Crown Prince Mohammed bin Salman  at the 2017 Future Investment Initiative  conference in Riyadh. Photo: AFP
Crown Prince Mohammad bin Salman at the 2017 Future Investment Initiative conference in Riyadh. Photo: AFP

Saudi Arabia’s 33-year-old crown prince, two years after ruling out dialogue with his Shiite rival and threatening to make war inside Iran, has changed his tune.

“The political and peaceful solution is much better than the military one,” Mohammad bin Salman told the Columbia Broadcasting System’s 60 Minutes in an interview on Sunday.

The crown prince added that a recent ceasefire announced by the Houthis, the Iranian-backed rebels on his southern border, was a positive move that could pave the way for engagement.

Just two years earlier, the prince known as MBS had said there was no room for dialogue with his Shiite rival, framing differences in sectarian terms and asserting he had the willingness and ability to take a confrontation inside Iranian territory.

“We know that the aim of the Iranian regime is to reach the focal point of Muslims,” he said, referring to the holy sites of Mecca and Medina, which his family has controlled for just over a century.

“We will not wait until the fight is inside Saudi Arabia and we will work so that the battle is on their side, inside Iran,” he said in May 2017.

The ambitious young prince was not only engaged in rhetoric, according to a report on Tuesday by Lebanese daily Al-Akbar based on a purported trove of leaked documents, but in the process of setting up a joint task force with Washington aimed at regime change in Tehran, or “at minimum” achieving instability within Iran’s borders.

Mohammad bin Salman was 31 at the time and fresh off a debut audience with the newly elected US President Donald Trump, brokered through his son-in-law Jared Kushner.

The Saudi royals saw in the newly elected Trump the antithesis of his predecessor Barack Obama, who wanted them to “share the neighborhood” with Iran.

In May 2018, the United States unilaterally broke with the Iran nuclear deal, setting the stage for a reimposition of sanctions against the Islamic Republic. One year later, Washington ended sanctions waivers for Iranian oil, seeking to choke off the key export.

Game-changing attack

The so-called maximum pressure campaign by the Trump administration was meant to bring Tehran to its knees.

Instead, the attempt to choke off Iran’s oil exports has prompted attacks on foreign tankers in the Persian Gulf, threatened shipping through the critical Strait of Hormuz, and convinced Saudi Arabia’s chief regional ally the United Arab Emirates to re-engage with Iran.

Tehran’s response culminated on September 13 in a high-precision drone and missile attack on Saudi Aramco facilities, wiping out half of the kingdom’s refining capacity and showing the crown prince exactly what he stands to lose should he continue to press for confrontation.

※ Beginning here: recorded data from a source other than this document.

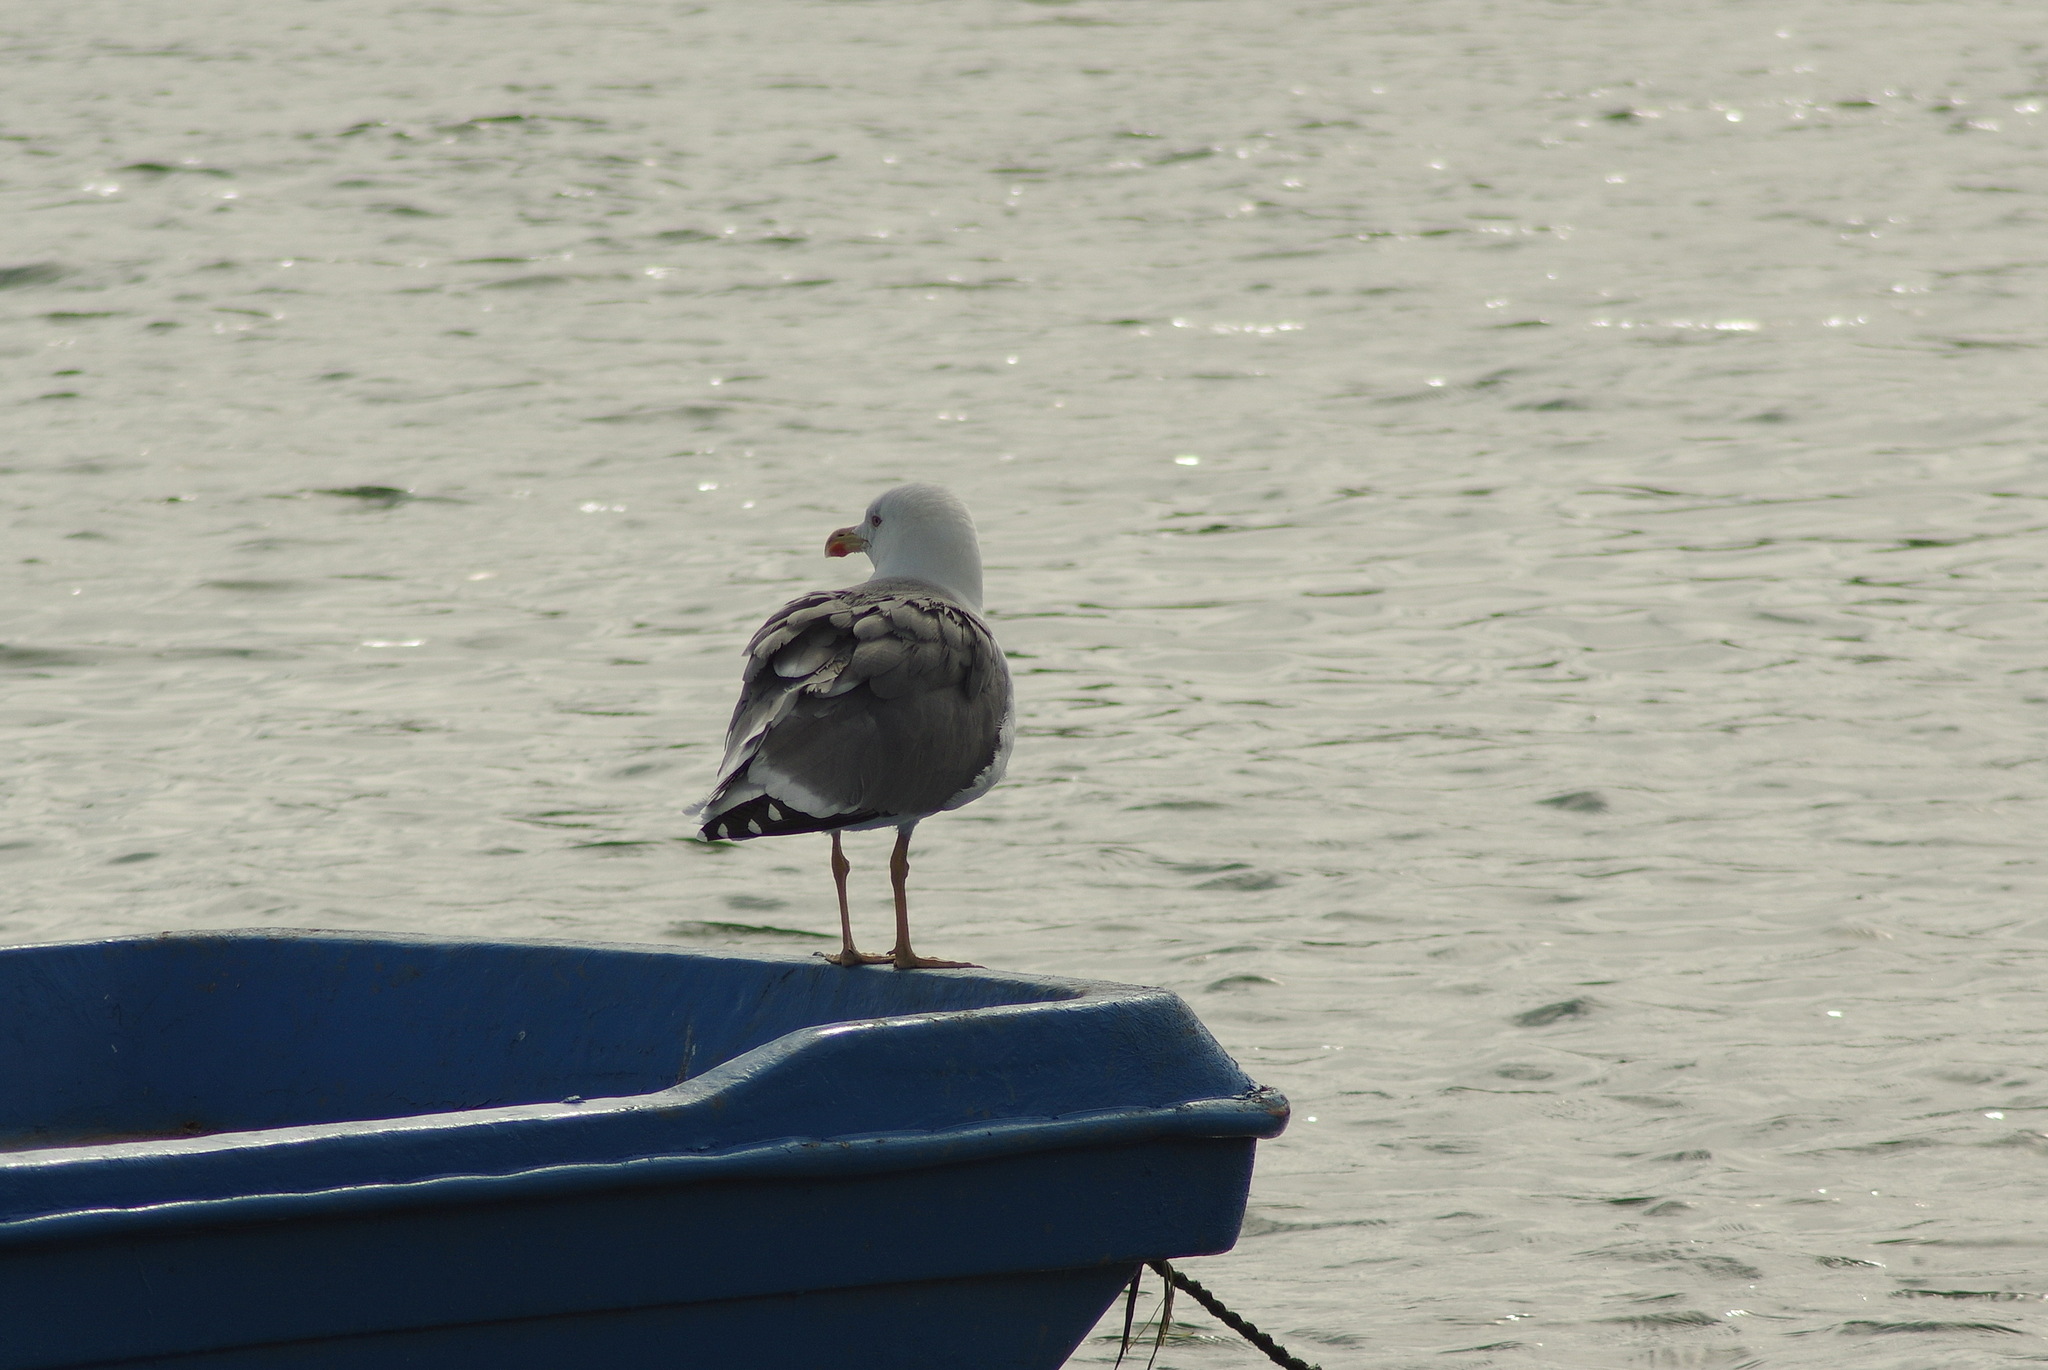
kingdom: Animalia
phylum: Chordata
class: Aves
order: Charadriiformes
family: Laridae
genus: Larus
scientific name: Larus michahellis
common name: Yellow-legged gull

While the Houthis claimed to have carried it out, the attack on Aramco’s northeastern facilities was believed to have originated from the north – just across the Gulf waters in Iran – rather than the southern extreme of the Arabian Peninsula in Yemen.

The Iranians are thought to have taken advantage of the US-supplied Patriot batteries being pointed to the south, and not the north, leaving incoming drones and missiles out of its 120-degree view until the last minute.

As well as highlighting holes in Saudi defenses, the attack added a new geopolitical risk for potential investors in Aramco, the state-run oil giant which the crown prince wants to privatize in order to finance his economic overhaul.

De-escalating in Yemen

The Saudis sought in vain to frame the Aramco attack as one on “global” oil supplies, but their ally Trump quickly discounted that argument, showing no interest in a military response and rather stressing America’s energy independence in the age of shale.

“We are now alone and we must manage accordingly. Yesterday’s allies are no longer the same as they were … their claims to stand with us in times of crisis has been exposed,” read an op-ed in the Saudi daily Okaz in the wake of the attack. 

With a newfound realization of his country’s exposure, the crown prince is now expressing hope for a peaceful solution with Iran.

The first arena for de-escalation is Yemen, where Riyadh and rival Tehran support opposing sides in a years-long conflict which has triggered massive famine and outrage in the US Congress against Saudi Arabia’s conduct.

The Houthi rebels in recent weeks have offered several olive branches, stating they will no longer carry attacks against Saudi territory.

On Monday, the Shiite group announced the release of hundreds of prisoners of war, including three Saudi nationals.

Saudi Arabia for its part gave a green-light to the participation of the Yemeni government in fresh peace talks with the Houthis in Oman – a mediator Riyadh has long avoided over closeness to Tehran.